(Beginning of Records for the exercise)
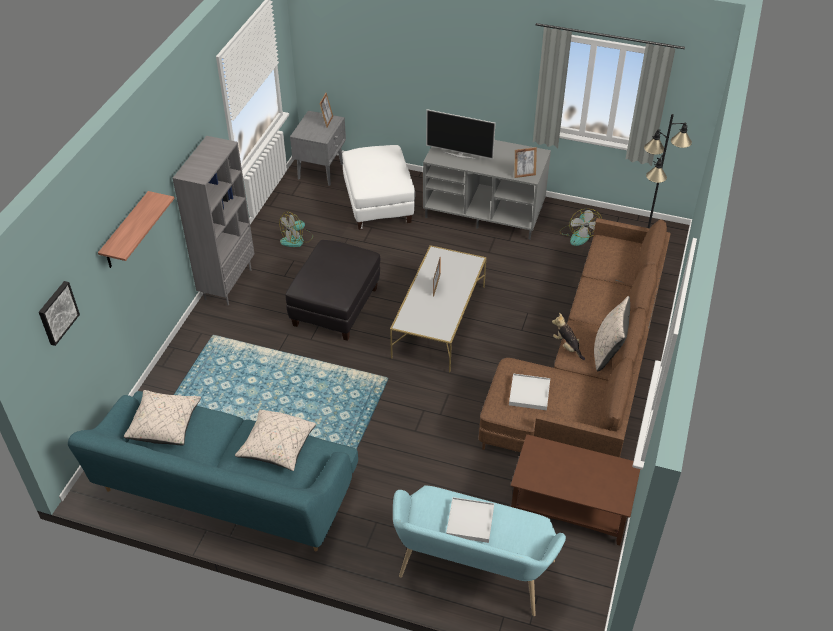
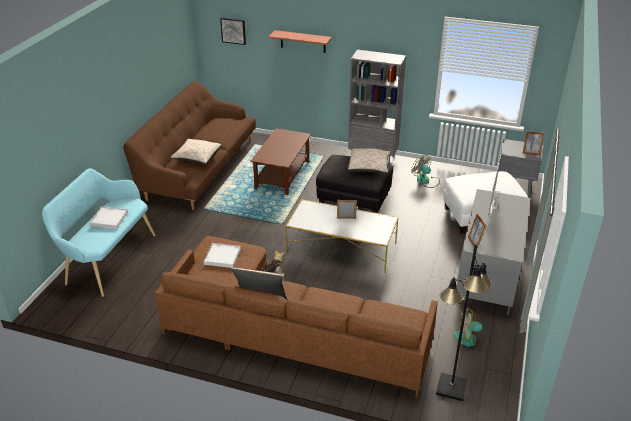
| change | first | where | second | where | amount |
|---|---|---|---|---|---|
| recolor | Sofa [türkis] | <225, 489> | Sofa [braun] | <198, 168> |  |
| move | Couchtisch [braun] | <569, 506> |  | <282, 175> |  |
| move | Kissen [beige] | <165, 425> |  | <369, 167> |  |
(End of Records for the exercise)
(Beginning of Records for the exercise)
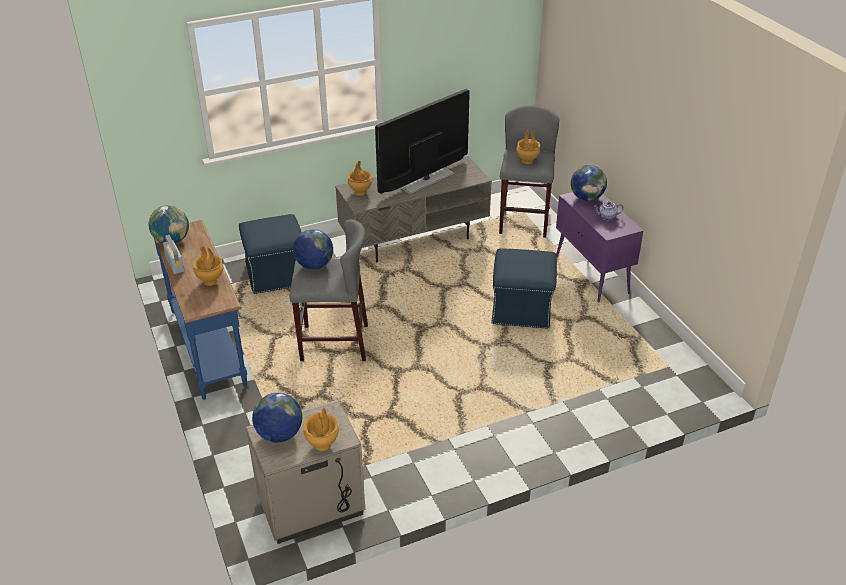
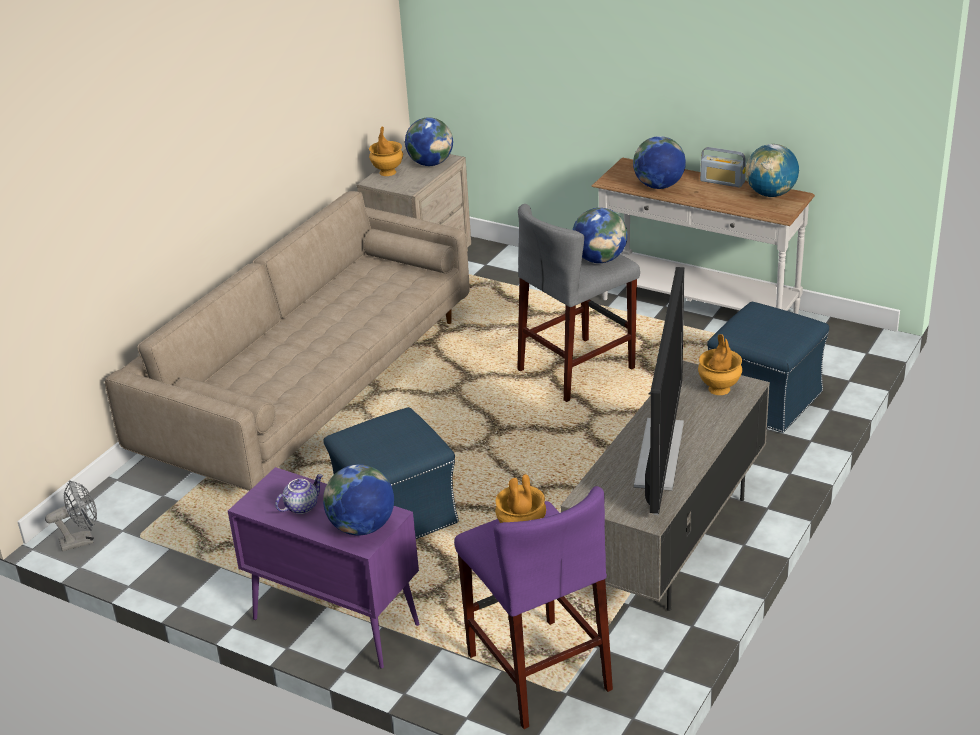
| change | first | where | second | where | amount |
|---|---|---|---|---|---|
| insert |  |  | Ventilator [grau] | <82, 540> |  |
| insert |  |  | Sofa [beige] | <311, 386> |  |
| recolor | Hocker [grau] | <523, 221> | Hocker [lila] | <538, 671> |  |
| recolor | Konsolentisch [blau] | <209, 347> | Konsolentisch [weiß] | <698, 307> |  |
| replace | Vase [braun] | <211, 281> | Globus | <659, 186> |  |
(End of Records for the exercise)
Task brief =>
Would you copy, unchanged, the stretch of the records above that begins at the line containing "move | Couchtisch" and ends at the line containing "move | Kissen", and only that?

Your solution =>
| move | Couchtisch [braun] | <569, 506> |  | <282, 175> |  |
| move | Kissen [beige] | <165, 425> |  | <369, 167> |  |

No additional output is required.